The State of Engineering Geology Education in Australia
Introduction – what does an engineering geologist need to know?
This editorial is about the education of engineering geology in Australia, or perhaps more pertinently the lack of it. It discusses how we currently educate engineering geologists in Australia, the lack of practitioners in our industry who arrive through a geoscience education pathway, how we can meet our skills demand in engineering geology through better education and what the barriers are to improving the current situation.
Before discussing the state of engineering geology education in Australia, it is first necessary to establish what an engineering geologist does and what knowledge and skills our education system needs to impart to them – a simple question with many answers if one is to look hard enough into the literature. But let’s go with a 1962 quote from one of the founders of Engineering Geology in Australia, Daniel Moye (see cover photo) which encapsulates it nicely:
Engineering geology in practice is a service to civil engineering (including the civil aspects of mining engineering). The engineering geologist should be, first and foremost, a well-trained geologist. However, there are very few engineers qualified to specify in detail the nature of the geological services they require. So to be fully effective, the engineering geologist should have sufficient insight into the nature of engineering problems to be able on the one hand to recognise and select for investigation the geological factors which are significant to particular engineering projects, and, on the other hand, to avoid wasted effort on irrelevant aspects of geology. Further, he should be able to communicate the geological information for the engineer in terms which can be understood and used, otherwise his work is sterile.
It is considered therefore that the systematic study of engineering geology should be deferred until the student has the required background in geology, i.e. after a 3-year course.
– Daniel George Moye, 1962
Ignoring the 1962 gender references (we have come a long way), according to this definition, we could say that Engineering Geology is rooted in geological science or geoscience, but it is a science that helps solve engineering problems. One might infer from this that the skills of the engineering geologist transcend the realms of both science and engineering, and so one educated as an engineering geologist might require skills in both the fields of engineering and science. That’s the premise with which we will approach this review of Australian education in engineering geology. We’ll return to the part of the quote about studying engineering geology after a three year geology course.

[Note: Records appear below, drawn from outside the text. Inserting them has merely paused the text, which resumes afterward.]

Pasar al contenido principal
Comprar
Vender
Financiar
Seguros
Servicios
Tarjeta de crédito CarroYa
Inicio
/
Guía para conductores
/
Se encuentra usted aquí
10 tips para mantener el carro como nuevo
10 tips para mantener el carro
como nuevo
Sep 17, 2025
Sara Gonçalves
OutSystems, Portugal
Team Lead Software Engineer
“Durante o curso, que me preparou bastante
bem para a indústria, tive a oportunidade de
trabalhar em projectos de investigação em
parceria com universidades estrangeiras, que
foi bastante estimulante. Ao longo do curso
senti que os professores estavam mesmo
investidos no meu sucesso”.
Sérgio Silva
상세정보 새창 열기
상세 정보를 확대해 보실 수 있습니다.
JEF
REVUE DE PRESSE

The Australian Geomechanics Society is one of the few geotechnical societies in the world that brings together engineering geology, soil mechanics and rock mechanics under one association, by being the Australian member society of the IAEG, ISSMGE and ISRM. This is done under the all encompassing term of ‘geomechanics’. It is debatable as to whether ‘geomechanics’ is an appropriate term to encompass all these disciplines. Perhaps ‘ground engineering’, or ‘geotechnics’ could be alternative terms, but to be consistent with the name of our society, I’ll adopt the term geomechanics in this editorial as an overarching term that encompasses all the knowledge and skills needed to understand and control ground response to human activities. However, substitute whichever term you prefer.
The importance of geoscience to geomechanics has been recognised since the dawn of the profession. If Karl Terzaghi was the father of soil mechanics, let’s not forget that his wife, Ruth was an eminent geologist and one of the early engineering geologists. Perhaps that makes her the mother of modern engineering geology. However, the criticality of the union between geotechnical engineering and geology has long been recognised.

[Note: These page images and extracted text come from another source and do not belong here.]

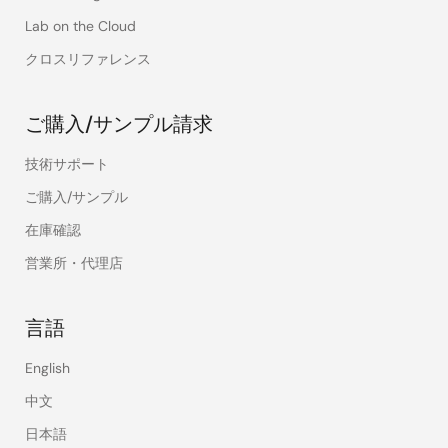
Lab on the Cloud
クロスリファレンス
ご購入/サンプル請求
技術サポート
ご購入/サンプル
在庫確認
営業所・代理店
言語
English
中文
日本語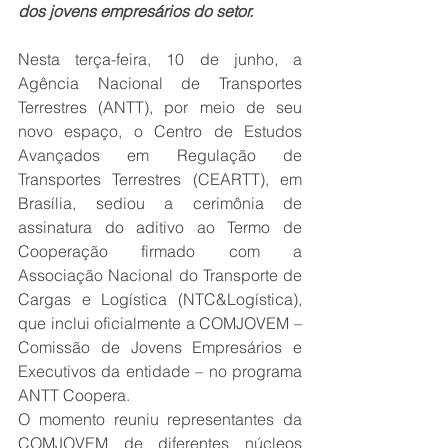
dos jovens empresários do setor.
Nesta terça-feira, 10 de junho, a 
Agência Nacional de Transportes 
Terrestres (ANTT), por meio de seu 
novo espaço, o Centro de Estudos 
Avançados em Regulação de 
Transportes Terrestres (CEARTT), em 
Brasília, sediou a cerimônia de 
assinatura do aditivo ao Termo de 
Cooperação firmado com a 
Associação Nacional do Transporte de 
Cargas e Logística (NTC&Logística), 
que inclui oficialmente a COMJOVEM – 
Comissão de Jovens Empresários e 
Executivos da entidade – no programa 
ANTT Coopera.
O momento reuniu representantes da 
COMJOVEM de diferentes núcleos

The geotechnical engineer should apply theory and experimentation but temper them by putting them into the context of the uncertainty of nature. Judgement enters through engineering geology.
– Karl Terzaghi
John Burland recognised that geomechanics broadly requires 3 key inputs, being knowledge of the ground profile, knowledge of material behaviour and an appropriate model, as set out in his famous Geotechnical Triangle (Figure 1) with ‘ground profile’ which would seem to lie firmly in the realm of engineering geology and which occupies a prominent corner of the triangle. This implies that without some knowledge of the ground profile, geomechanics (Burland uses the term geotechnical), cannot happen. With reference to the geotechnical triangle, whilst the geological sciences are important for establishing the ground profile, it can be strongly argued that they are also necessary inputs to the other corners of the triangle. For example, to understand material behaviour, a knowledge of past ground behaviour is vital, and developing an appropriate model requires geoscience as discussed in the recently published IAEG guidelines for engineering geological models (Baynes and Parry 2022, see synopsis in this volume). The geosciences are a necessary input to all parts of the geotechnical triangle and so vital for geomechanics.
Brunsden in his 2002 Glossop lecture used the term ‘Core Geo Team’ to represent all the skills required for geomechanics, breaking those skills down into 4 broad categories; soil mechanics, rock mechanics, engineering geology and engineering geomorphology (Figure 2). He notes that these skills are all vital inputs into civil engineering, and notably to all stages of civil engineering from planning to decommissioning.